Alphege, c953 to 1012, was professed monk at Deerhurst, then went to be a hermit at Weston, near Bath. He then became Abbot of Bath, Bishop of Winchester in 984, and Archbishop of Canterbury in 1006. He was killed by the Danes in 1012 – the first Martyr of Canterbury. Four years later the Treaty of Deerhurst made peace between English and Dane (and said how much tribute the English should pay to Cnut’s army. In 1017 Cnut (Canute) became King of all England. Edward the Confessor gave Deerhurst to his favourite foundation, the Abbey of St Denis in Paris. By 1100 the pre-eminence of Deerhurst had been overtaken by Evesham, Tewkesbury and other nearby abbeys. English Kings were not too pleased that the revenues from Deerhurst were going to the French, and Henry VI confiscated the lands and gave them to his new foundation of Eton College. In 1440 it became a simple cell of Tewkesbury Abbey.

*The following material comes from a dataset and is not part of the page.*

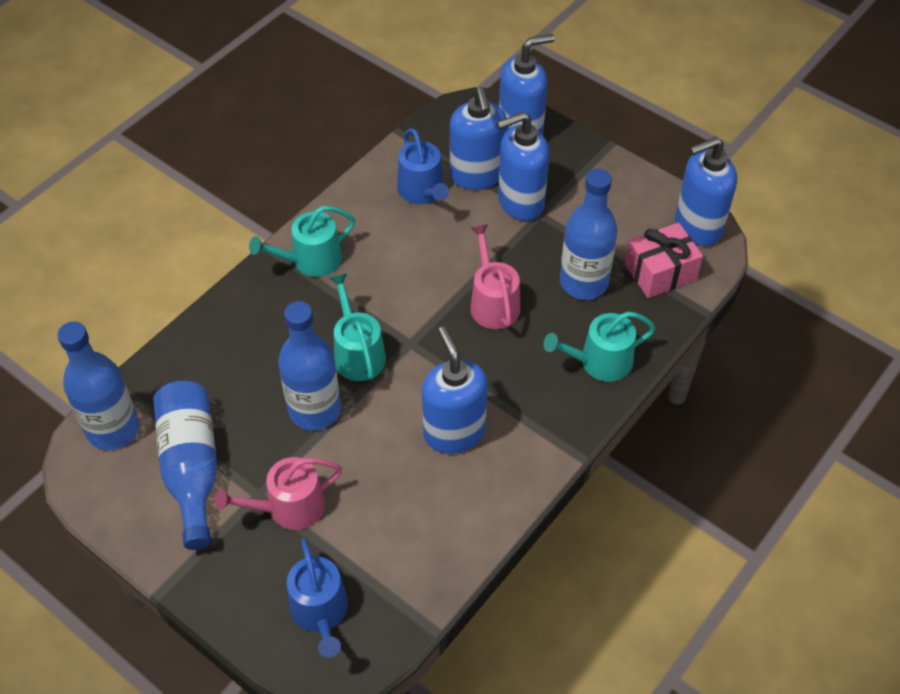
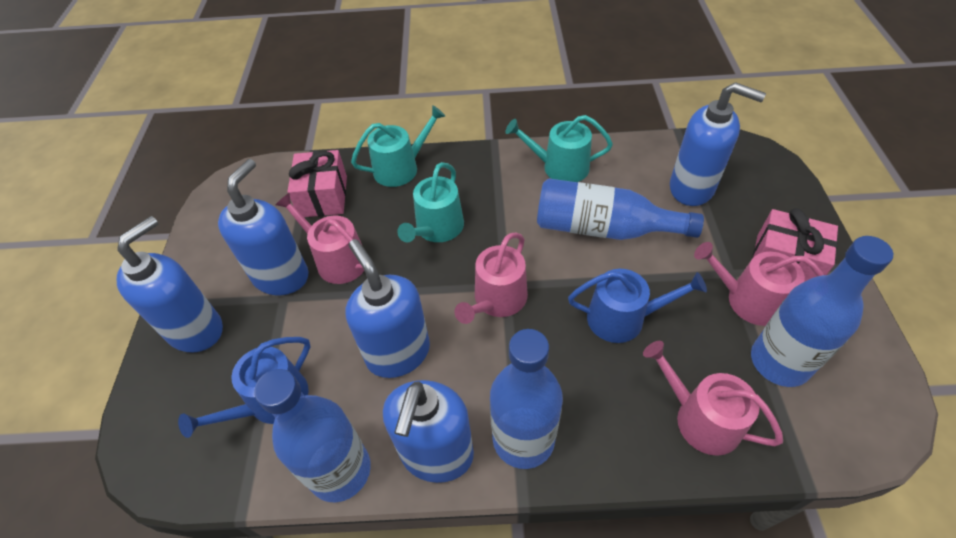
pink gift: 1 -> 2
pink watering can: 2 -> 4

Priory Farmhouse was the east wing of the medieval cloister, and you enter the church through the west door. The tower is pre-Norman (though there are several building stages and a C14 opening at the bell stage), and the west door is C14 (though you can see traces of the Saxon arch).
When you enter the light, high church, your eyes are drawn to the left, to the amazing Saxon font. It is the finest Saxon font is existence says the guide, and I don’t think I’d argue with that (though the pedestal of the one in Rothbury gives it a run for its money). It was discovered about 120 years ago being used as a drinking trough in a local farm. It was brought back to the church and reunited with its stem which bears the same pattern.

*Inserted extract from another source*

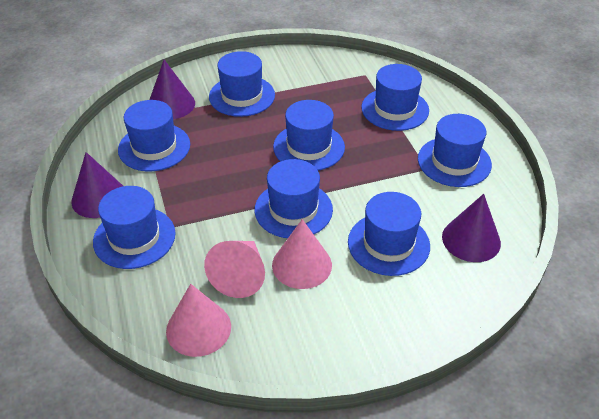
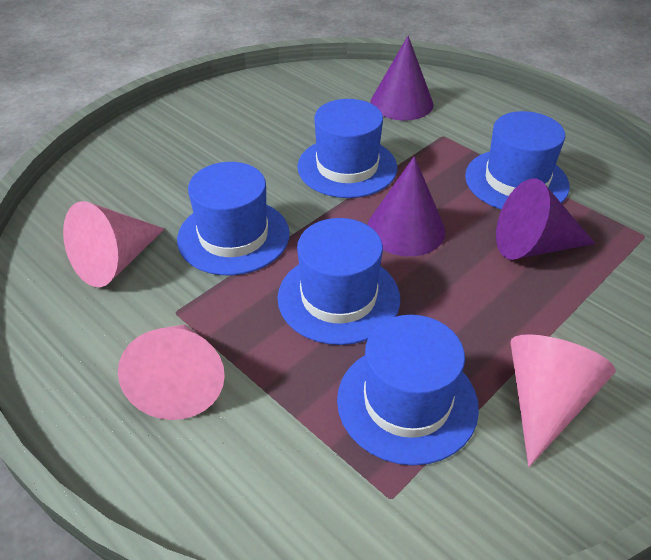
blue hat: 8 -> 5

There is something amazing about an Incumbents Board that goes back almost a thousand years.
This is a church which would give an architectural history shivers down the spine – I love that some of the Saxon masonry is still visible. There is an amazing sense of continuity – no doubt the world of Conquest and tyrants and Black Death and Dissolution seemed just as godless as the world of Brexit and Boris.

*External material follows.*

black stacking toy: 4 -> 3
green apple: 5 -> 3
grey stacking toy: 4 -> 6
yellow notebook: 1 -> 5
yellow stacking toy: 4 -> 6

There will also come a time when plastic chairs are no more.
Say hello to these Saxon faces. Originally they were on the outside of the door, and at some time were covered in plaster. There is a drawing of the church with two strange knobs either side of the door. During the C19 they were de-plastered, and moved inside.
I went outside where you can see the shape of the apse (this is what Ponteland would have had), and high on the wall is the Deerhurst angel. Nice to know he/she/it is looking down on us.